TAREA A REALIZAR:
¿Puedes copiar palabra por palabra el tramo del texto sobre las camisetas de Kukuxumusu que va desde «Uno de los guitarristas» hasta «es otra historia.»?
━━━ TEXTO PARA ANALIZAR
Nunca comprendí la gracia de las camisetas de Kukuxumusu, supongo que mi sentido del humor es de otra rama. Una de mis pesadillas más recurrentes solía ser que todos mis amigos se ponían de acuerdo para regalarme camisetas de Kukuxumusu, de colores variados y con diversos animales pintados con colores planos y en situaciones hilarantes. En mi sueño también había un gran pastel con velas, y de él salía Molly Ringwald con un cartel en el que ponía «eat my motherfucking tits, micki». Eso mejoraba considerablemente el sueño. Pero luego una de las velas provocaba un incendio que calcinaba la ciudad al completo y el alcalde me culpaba a mi, lo cual volvía a otorgar al sueño su categoría de pesadilla.
Ésta es, a menos que haya existido otra y yo no me haya enterado, cosa bastante probable, la primera aparición oficial del calimocho como producto unificado, denominado como tal y puesto a la venta de forma oficial. Supongo que todos sabíamos que en algún momento tenía que aparecer, pero no puedo decir que imaginara que iba a ser Kukuxumusu la empresa creadora. Tendría más sentido un kalimotxo marca Reincidentes, Porretas, o Los Suaves si me apuráis. O incluso kalimotxo marca Marea. Podría haberse llamado Kalimarea. Tendría más sentido. Pero calimocho de Kukuxumusu? Qué será lo próximo? Porros ya liados, en paquetes de cinco a 4,99€ y de marca Bershka?

Uno de los guitarristas del grupo en el que toco experimentó durante varios años una especial predilección por las camisetas de Kukuxumusu, creo que sólo se las quitaba para hacer entrevistas de trabajo. Ahora hace ya bastante tiempo que no se las veo, y sospecho que el motivo es que, cuando vio que comenzaban a estar raídas, viejas y llenas de agujeros, las quemó y guardó sus cenizas en una urna de cristal ribeteada en oro para que su espíritu siempre permaneciera vivo. Yo habría preferido que su estética hubiera consistido más en cuero y mallas que en camisetas de kukuxumusu, pero hey, me temo que yo no soy nadie para opinar acerca de la estética de mis compañeros de banda cuando algo me hace pensar que mi propia estética no es santo de la devoción de dichos compañeros. Pero esa es otra historia.
━━━━━━
━━━ DATOS PROPORCIONADOS
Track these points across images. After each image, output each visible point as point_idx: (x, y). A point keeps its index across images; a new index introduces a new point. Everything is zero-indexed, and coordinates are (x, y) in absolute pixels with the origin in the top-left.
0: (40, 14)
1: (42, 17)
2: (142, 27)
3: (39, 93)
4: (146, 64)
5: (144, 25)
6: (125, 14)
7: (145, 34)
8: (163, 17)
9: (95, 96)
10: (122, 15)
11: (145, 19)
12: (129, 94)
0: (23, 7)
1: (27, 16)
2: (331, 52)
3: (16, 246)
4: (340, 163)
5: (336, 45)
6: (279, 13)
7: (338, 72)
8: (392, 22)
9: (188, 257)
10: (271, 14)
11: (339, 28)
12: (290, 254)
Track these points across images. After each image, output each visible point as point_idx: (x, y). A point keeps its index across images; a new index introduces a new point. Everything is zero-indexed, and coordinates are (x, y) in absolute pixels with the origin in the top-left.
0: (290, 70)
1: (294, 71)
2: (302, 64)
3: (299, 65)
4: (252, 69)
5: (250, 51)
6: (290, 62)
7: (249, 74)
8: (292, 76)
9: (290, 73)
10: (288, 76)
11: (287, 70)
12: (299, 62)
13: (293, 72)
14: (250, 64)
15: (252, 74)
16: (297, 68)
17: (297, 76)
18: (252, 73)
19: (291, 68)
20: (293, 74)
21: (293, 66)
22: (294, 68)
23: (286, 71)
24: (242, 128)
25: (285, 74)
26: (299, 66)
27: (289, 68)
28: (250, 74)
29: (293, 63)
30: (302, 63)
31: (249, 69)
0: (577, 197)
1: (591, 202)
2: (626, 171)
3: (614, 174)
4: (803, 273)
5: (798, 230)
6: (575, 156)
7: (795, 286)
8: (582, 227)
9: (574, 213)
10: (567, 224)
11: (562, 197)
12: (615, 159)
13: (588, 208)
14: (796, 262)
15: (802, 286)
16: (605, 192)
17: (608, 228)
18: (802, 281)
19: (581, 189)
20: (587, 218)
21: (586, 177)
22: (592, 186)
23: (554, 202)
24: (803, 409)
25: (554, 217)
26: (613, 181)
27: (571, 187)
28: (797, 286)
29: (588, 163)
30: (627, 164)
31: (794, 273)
━━━━━━
RESULTADO DEL EJERCICIO:
Uno de los guitarristas del grupo en el que toco experimentó durante varios años una especial predilección por las camisetas de Kukuxumusu, creo que sólo se las quitaba para hacer entrevistas de trabajo. Ahora hace ya bastante tiempo que no se las veo, y sospecho que el motivo es que, cuando vio que comenzaban a estar raídas, viejas y llenas de agujeros, las quemó y guardó sus cenizas en una urna de cristal ribeteada en oro para que su espíritu siempre permaneciera vivo. Yo habría preferido que su estética hubiera consistido más en cuero y mallas que en camisetas de kukuxumusu, pero hey, me temo que yo no soy nadie para opinar acerca de la estética de mis compañeros de banda cuando algo me hace pensar que mi propia estética no es santo de la devoción de dichos compañeros. Pero esa es otra historia.